QUESTIONS ON THE MATERIAL
1 - In the Chapters Change Children article, what was the project's initial goal?
2 - According to the Chapters Change Children article, which schools' students collected books for shipment to Kenya? List every one.
3 - Continue the Chapters Change Children article from the end of its last paragraph.

Sunday, September 21, 2014
YOLO COUNTY NEWS
99 CENTS

Kids take the reins of international project

chapters1W

Sixth-graders at Willett Elementary School in February 2013 line up to support a community service project in partnership with the Sunset Rotary Club of Davis — Chapters Change Children. From front are Ethan Park, Jessica Siu, Vera Resendez, Max Seed, Brooke Doten, James Herrgessell, Arath Ramos, Annabelle Barrett, Ava Rusakowicz and Hunter Olney. The Willett students were joined by fellow students at North Davis and Pioneer elementary schools and Da Vinci, Emerson and Holmes junior high schools in collecting books for shipment to the Lower Nyakach region of Kenya. Sue Cockrell/Enterprise file photo

By Kevin Whiteford

Chapters Change Children is a project created to send surplus California school textbooks to schools in the Lower Nyakach region of Kenya. The project was inspired by local elementary school students who worked with our club last year to raise money to send reading glasses to the elderly in the same region.

The students had learned that students in this impoverished area of Kenya have no books in their schools and asked if we could organize a new project to send books. Our initial goal was to raise $4,000 to send 4,000 donated textbooks to Kenya.

We partnered with a Rotary club in Kisumu, Kenya, which agreed to receive the books and distribute them to local schools. The Kisumu club agreed to use a duty-free certificate to bring the books into Kenya without the need to pay import duties. The Kisumu club also will distribute donated non-textbooks collected by the kids to children in Kenya free of charge.

(Dataset entries)

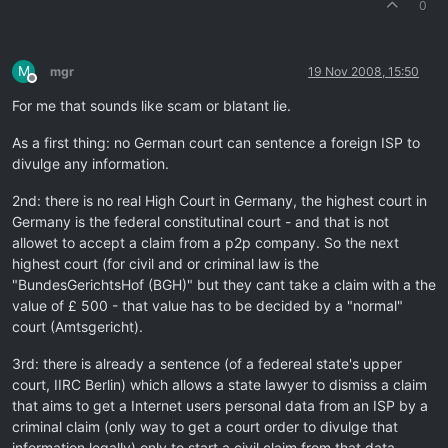
0
M
mgr
19 Nov 2008, 15:50
Offline
For me that sounds like scam or blatant lie.
As a first thing: no German court can sentence a foreign ISP to
divulge any information.
2nd: there is no real High Court in Germany, the highest court in
Germany is the federal constitutinal court - and that is not
allowet to accept a claim from a p2p company. So the next
highest court (for civil and or criminal law is the
"BundesGerichtsHof (BGH)" but they cant take a claim with a the
value of £ 500 - that value has to be decided by a "normal"
court (Amtsgericht).
3rd: there is already a sentence (of a federeal state's upper
court, IIRC Berlin) which allows a state lawyer to dismiss a claim
that aims to get a Internet users personal data from an ISP by a
criminal claim (only way to get a court order to divulge that
information legally) only to start a civil claim from that data.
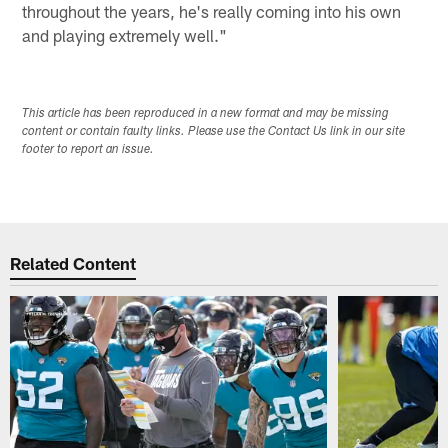
throughout the years, he's really coming into his own
and playing extremely well."
This article has been reproduced in a new format and may be missing
content or contain faulty links. Please use the Contact Us link in our site
footer to report an issue.
Related Content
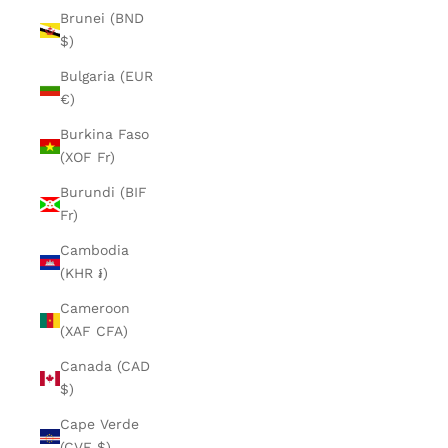
Brunei (BND
$)
Bulgaria (EUR
€)
Burkina Faso
(XOF Fr)
Burundi (BIF
Fr)
Cambodia
(KHR ៛)
Cameroon
(XAF CFA)
Canada (CAD
$)
Cape Verde
(CVE $)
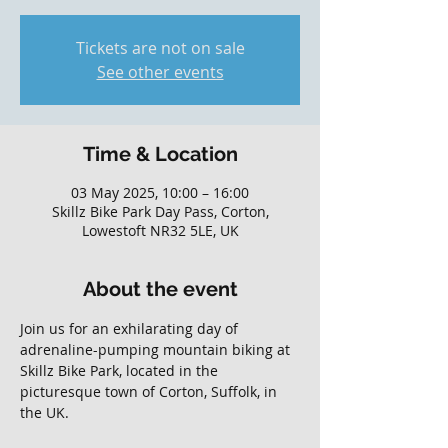
Tickets are not on sale
See other events
Time & Location
03 May 2025, 10:00 – 16:00
Skillz Bike Park Day Pass, Corton,
Lowestoft NR32 5LE, UK
About the event
Join us for an exhilarating day of 
adrenaline-pumping mountain biking at 
Skillz Bike Park, located in the 
picturesque town of Corton, Suffolk, in 
the UK. 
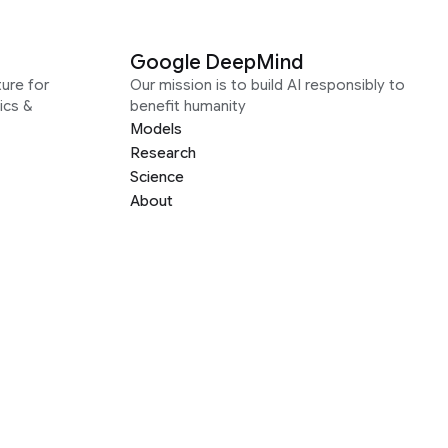
Google DeepMind
ure for
Our mission is to build AI responsibly to
ics &
benefit humanity
Models
Research
Science
About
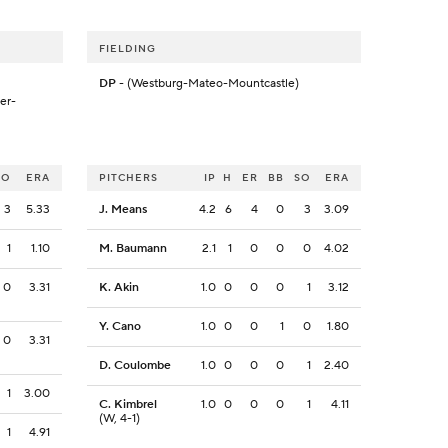
FIELDING
DP
- (Westburg-Mateo-Mountcastle)
er-
SO
ERA
PITCHERS
IP
H
ER
BB
SO
ERA
3
5.33
J. Means
4.2
6
4
0
3
3.09
1
1.10
M. Baumann
2.1
1
0
0
0
4.02
0
3.31
K. Akin
1.0
0
0
0
1
3.12
Y. Cano
1.0
0
0
1
0
1.80
0
3.31
D. Coulombe
1.0
0
0
0
1
2.40
1
3.00
C. Kimbrel
1.0
0
0
0
1
4.11
(W, 4-1)
1
4.91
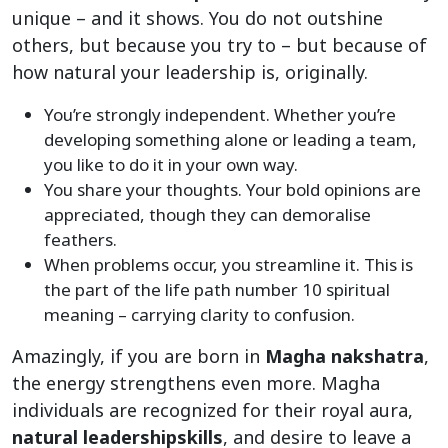
unique – and it shows. You do not outshine
others, but because you try to – but because of
how natural your leadership is, originally.
You’re strongly independent. Whether you’re
developing something alone or leading a team,
you like to do it in your own way.
You share your thoughts. Your bold opinions are
appreciated, though they can demoralise
feathers.
When problems occur, you streamline it. This is
the part of the life path number 10 spiritual
meaning – carrying clarity to confusion.
Amazingly, if you are born in
Magha nakshatra
,
the energy strengthens even more. Magha
individuals are recognized for their royal aura,
natural leadership
skills
, and desire to leave a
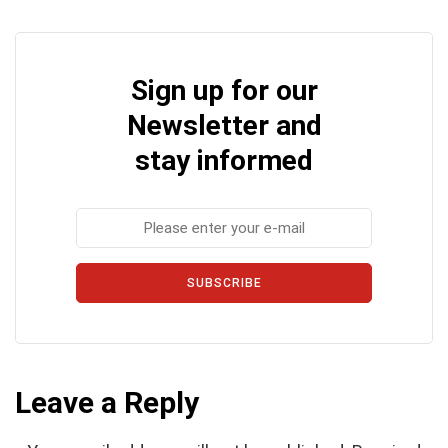
Sign up for our
Newsletter and
stay informed
SUBSCRIBE
Leave a Reply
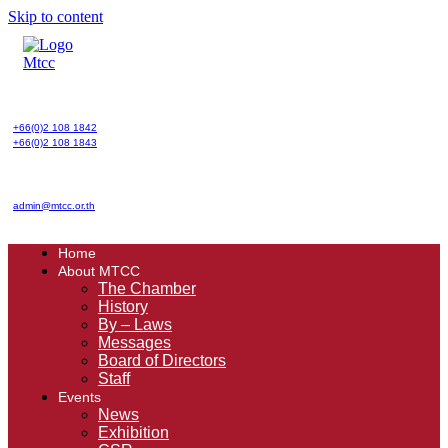
Skip to content
+66(0)2 108 1842
+66(0)2 108 1843
admin@mtcc.or.th
Home
About MTCC
The Chamber
History
By – Laws
Messages
Board of Directors
Staff
Events
News
Exhibition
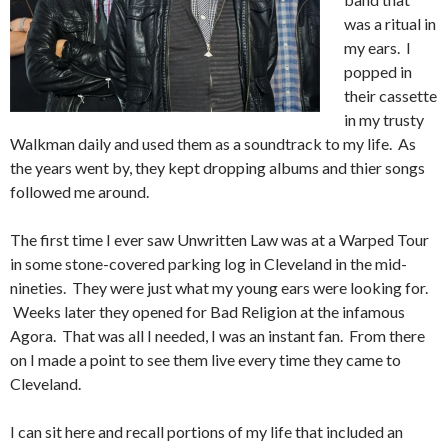
was a ritual in
my ears. I
popped in
their cassette
in my trusty
Walkman daily and used them as a soundtrack to my life. As
the years went by, they kept dropping albums and thier songs
followed me around.
The first time I ever saw Unwritten Law was at a Warped Tour
in some stone-covered parking log in Cleveland in the mid-
nineties. They were just what my young ears were looking for.
Weeks later they opened for Bad Religion at the infamous
Agora. That was all I needed, I was an instant fan. From there
on I made a point to see them live every time they came to
Cleveland.
I can sit here and recall portions of my life that included an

ANSWERS BY TASK
1 - To raise $4,000 to send 4,000 donated textbooks to Kenya.

2 - Willett Elementary School, North Davis Elementary School, Pioneer Elementary School, Da Vinci Junior High School, Emerson Junior High School, Holmes Junior High School

3 -
Students from three Davis elementary schools kicked off the project by making a presentation to the Davis school board asking for its support. The board unanimously passed a resolution of support and sent a letter to the editor of The Davis Enterprise endorsing the project and encouraging support from the entire local community. The board also gave its official approval of the fundraising project in the schools.

The kids named the project Chapters Change Children, organized themselves, created a logo and designed fliers. The students at each site were supported and inspired by teachers, but largely ran the fundraising themselves.

The children found they each had talents to contribute to the project. They came together in ways they hadn’t expected as they worked together toward a common noble goal. The kids also learned the satisfaction of service above self.

The students were very committed and creative in their fundraising. They held bake sales, ran lemonade stands, worked odd jobs and even held a poetry reading with rock and roll intermissions. Three elementary schools, three junior high schools and the Davis Interact club participated in the fundraising.

The kids started work in January, and by the end of May they had raised $6,500 to pay the cost of shipping a 20-foot container of books from Davis to Kisumu. The Davis students also sought donations of non-textbooks that could be given to the students in Kenya to take home. This was in addition to the textbooks that would go to the schools. The students collected about 4,000 non-textbooks. One of the students obtained a donation of warehouse space from his parent’s trucking company, KTL Transportation in West Sacramento, where the books were accumulated and stored until they were ready for shipping.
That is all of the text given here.